▶ Görev koşulları: Aşağıdaki kayıtlarda "Which slice is the largest?" ifadesinin geçtiği satırdan "Which box has the highest median line?" ifadesinin geçtiği satıra kadar (bu satır da dahil) olan satırları, "median" yerine "mean" koyarak ve başka hiçbir şeyi değiştirmeden yeniden yazın. Resimleri cevabınıza almayın.

▶ Gösterilen kayıtlar:
========================================

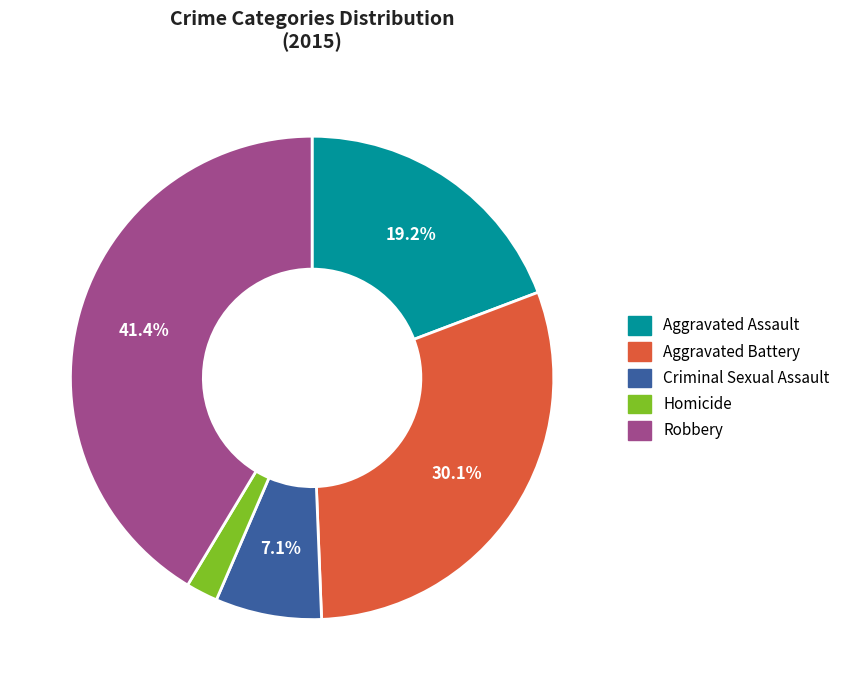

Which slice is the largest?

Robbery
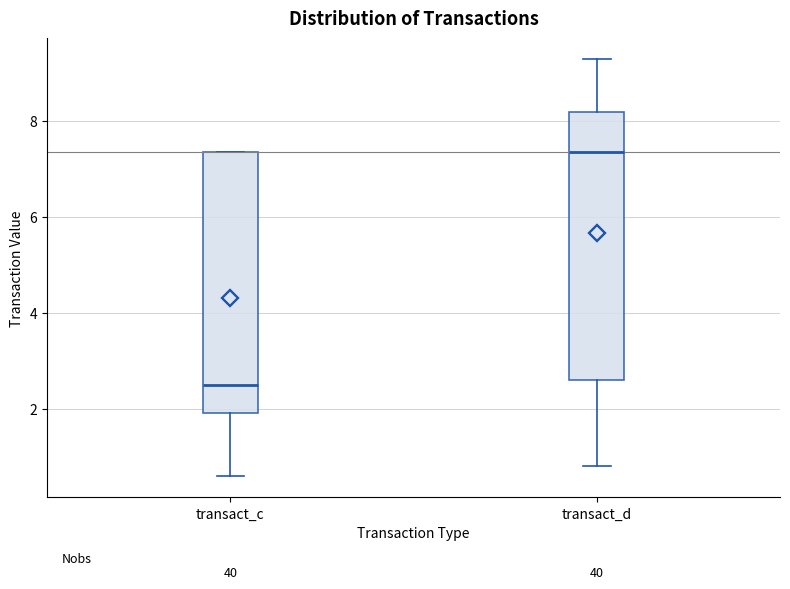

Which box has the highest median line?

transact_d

========================================

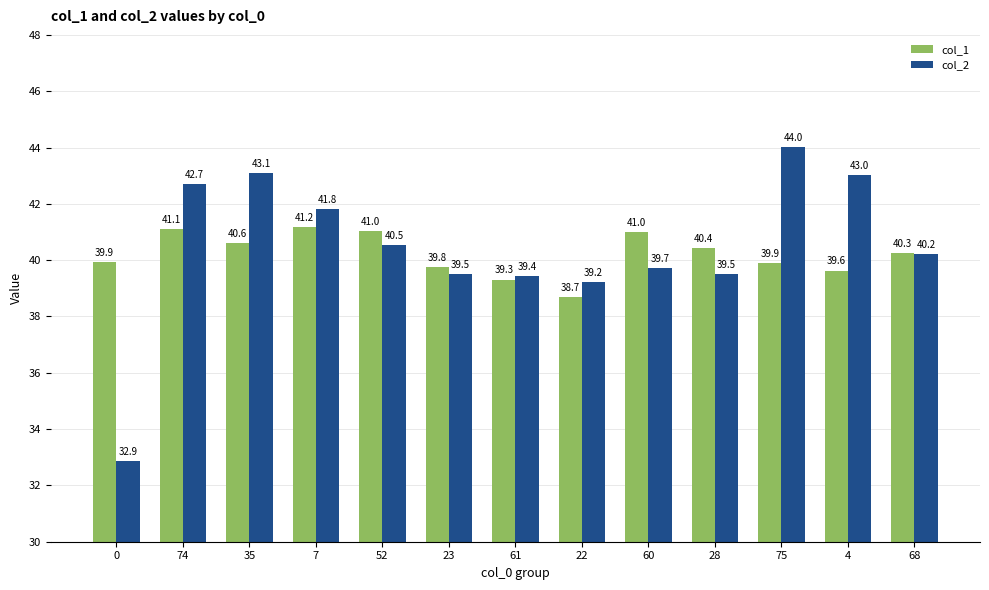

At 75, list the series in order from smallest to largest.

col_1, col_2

========================================

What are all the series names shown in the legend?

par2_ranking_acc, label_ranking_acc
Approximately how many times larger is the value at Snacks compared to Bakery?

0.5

========================================

▶ Alıştırmanın çözümü:
Which slice is the largest?

Robbery

Which box has the highest mean line?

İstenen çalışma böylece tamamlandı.